はははは(笑)。間違いないと思います。私はカリスマ的なアーティストにはなれないなって思っているんです。アーティストである前に人間っていうか。私自身、アーティストって憧れの存在やったんですけど、それって憧れであって、自分のつらいときに寄り添ってくれる存在ではなかったんです。

-遠すぎてしまう?

そうなんです。私はみんなのそばにいたいって思うし、人間やからこそ、みんなの気持ちをリアルにわかってあげられるんじゃないかって。私はバンドで音楽をやっているけれど、学校でも仕事でも同じで、キラキラとした人の裏には苦労があるわけで。キラキラしているアーティストも私は好きですけど、私自身はすべて曝け出して、苦しいことも、つらいこともあるけど、こうやって進んでいることが伝われば、みんなも頑張ろうと思えるんじゃないかなっていう。それで、隠すことをやめました。昔は、あまり苦労を人に見せなかったんです。でも友達同士でも、相手のことを救ってあげたいと思ったら、まずは自分が心を開かないとわかり合えないですよね。バンドもそうやなって思って。だから歌詞も嘘偽りなく書くようになったし、ライヴのMCもそのときに思ったことを、たとえそれが語弊を生んだとしても、"自分たちはこうだ"って伝えるようになったし。それで誰かが感動してくれて、好きだと言ってくれるなら、その人のために何かをしたいなって気持ちにもなれたというか。だからこそ、アーティストというよりも人間としてこのバンドは成長していきたいなって思いますね。

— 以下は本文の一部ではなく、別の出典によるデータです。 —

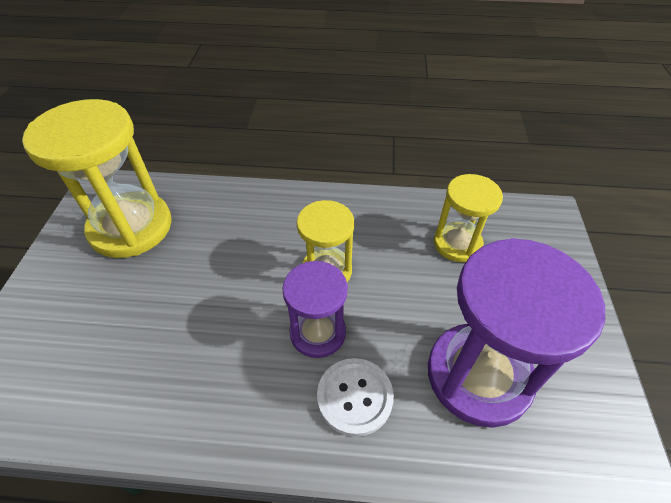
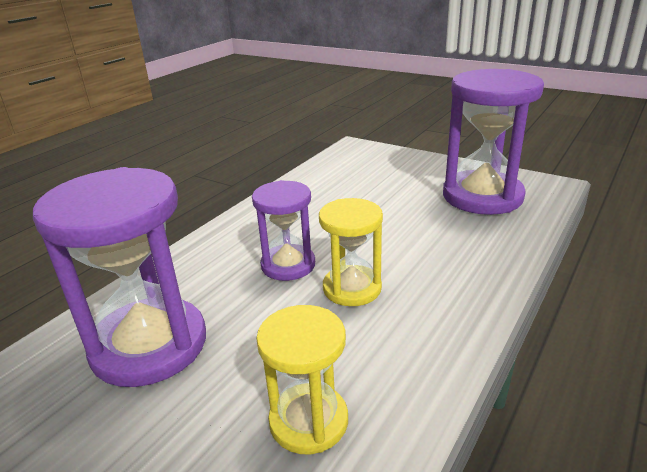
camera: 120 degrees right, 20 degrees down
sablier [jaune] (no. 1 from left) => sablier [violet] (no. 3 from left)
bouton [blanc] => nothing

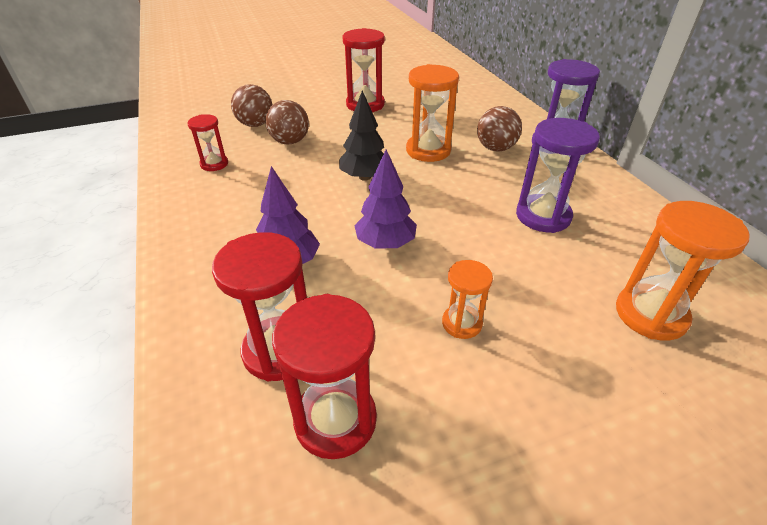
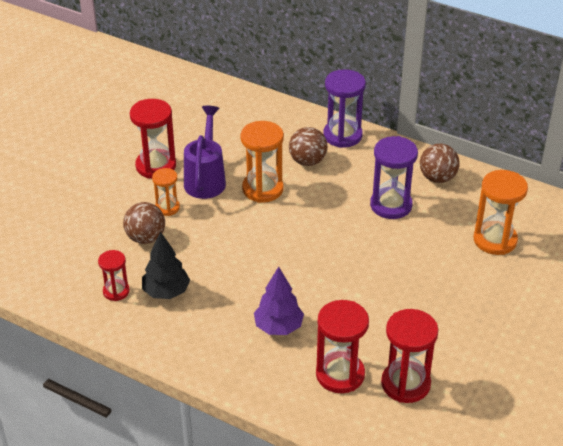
camera: 40 degrees left, 0 degrees up
balle [marron] (no. 1 from left in the first image) => balle [marron] (no. 3 from left), shifted
arbre [noir], shifted
arbre [violet] (no. 2 from left) => nothing
sablier [orange] (no. 2 from left in the first image) => sablier [orange] (no. 1 from left), shifted
nothing => arrosoir [violet]

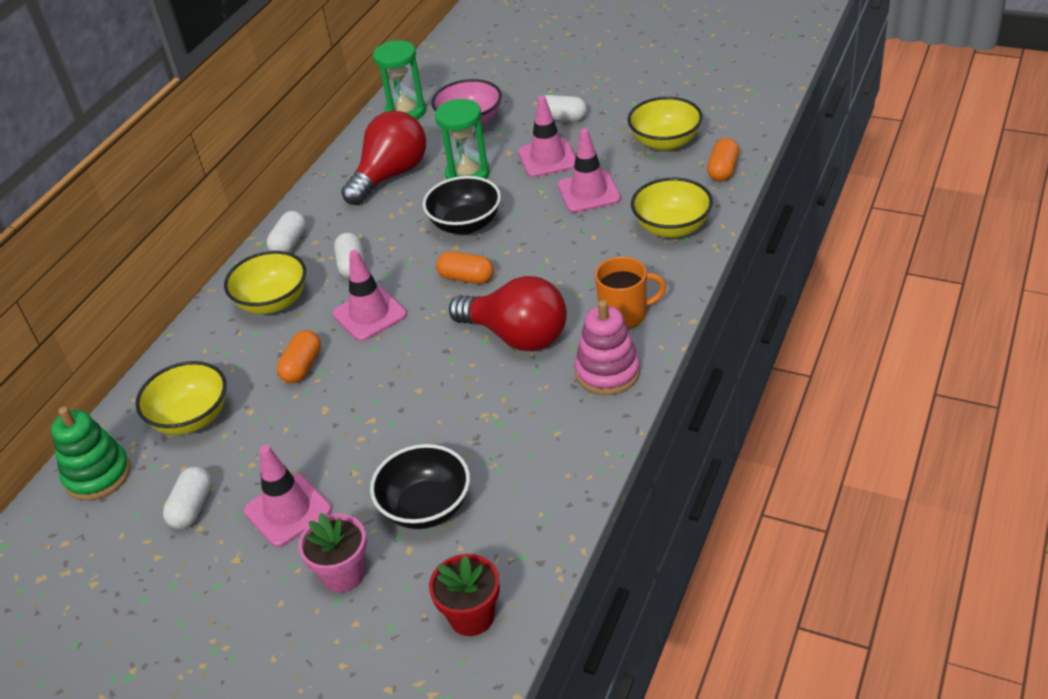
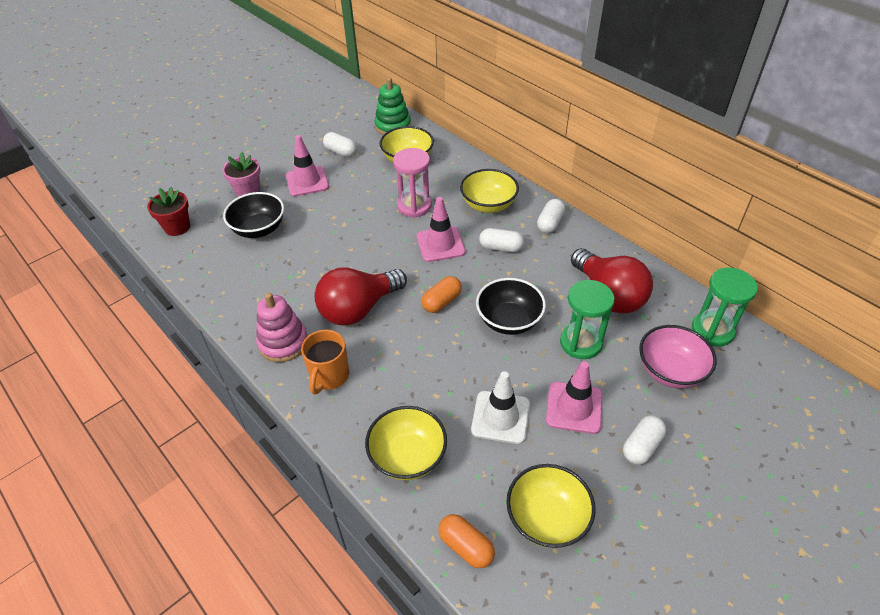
camera: 110 degrees right, 5 degrees up
gélule [blanc] (no. 2 from left in the first image) => gélule [blanc] (no. 3 from left), 75 degrees clockwise
gélule [orange] (no. 1 from left) => sablier [rose]
cône de chantier [rose] (no. 4 from left) => cône de chantier [blanc]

-近い存在としては、メンバーに対しては最初から心を開いていたんですか。

それこそほんま最近ですね。完璧主義者なので、できてないところを人に見せたくないし、つらいとかも言いたくなくて。でも、それでメンバーとケンカしたり、反発したりとか、何も伝わってなかったというのがあったんです。ちゃんと言葉にしないと、伝わらないことがあるなって。漠然と、メンバーはそばにおるからわかってくれてるだろうとか、改めて口に出すのはこっ恥ずかしいとかもあると思うんですけど。それだと何も始まらないなって経験をしたからこそ、メンバーにも少しずつではあるんですけど、ちゃんと言うようにもなったし。プライベートはもう少し時間がかかりそうですけどね(笑)。

-人にあまり頼れない感じだ。

そうなんです。でもそれって、相手を悲しい気持ちにさせるんやなって。

-はい、頼られない寂しさがあると思う。

頼らないことが正義やと思っていたんです。でも、人の気持ちを考えられるようになったのも、デビューしてから変わったことだと思いますね。いろんな人に感謝できるようになったし。メンバーも、この私の性格をわかったうえで、"好きにやっていいよ"って言ってくれるようになって。"RyokoはRyokoのままでいいし、それがЯeaLの未来にも関わってくるから。私たちが大人になるし、強くなるから"って言ってくれたんですよね。それがすごく嬉しくて。ぶつかっていろいろ言ってきて、バンドになったなって思います。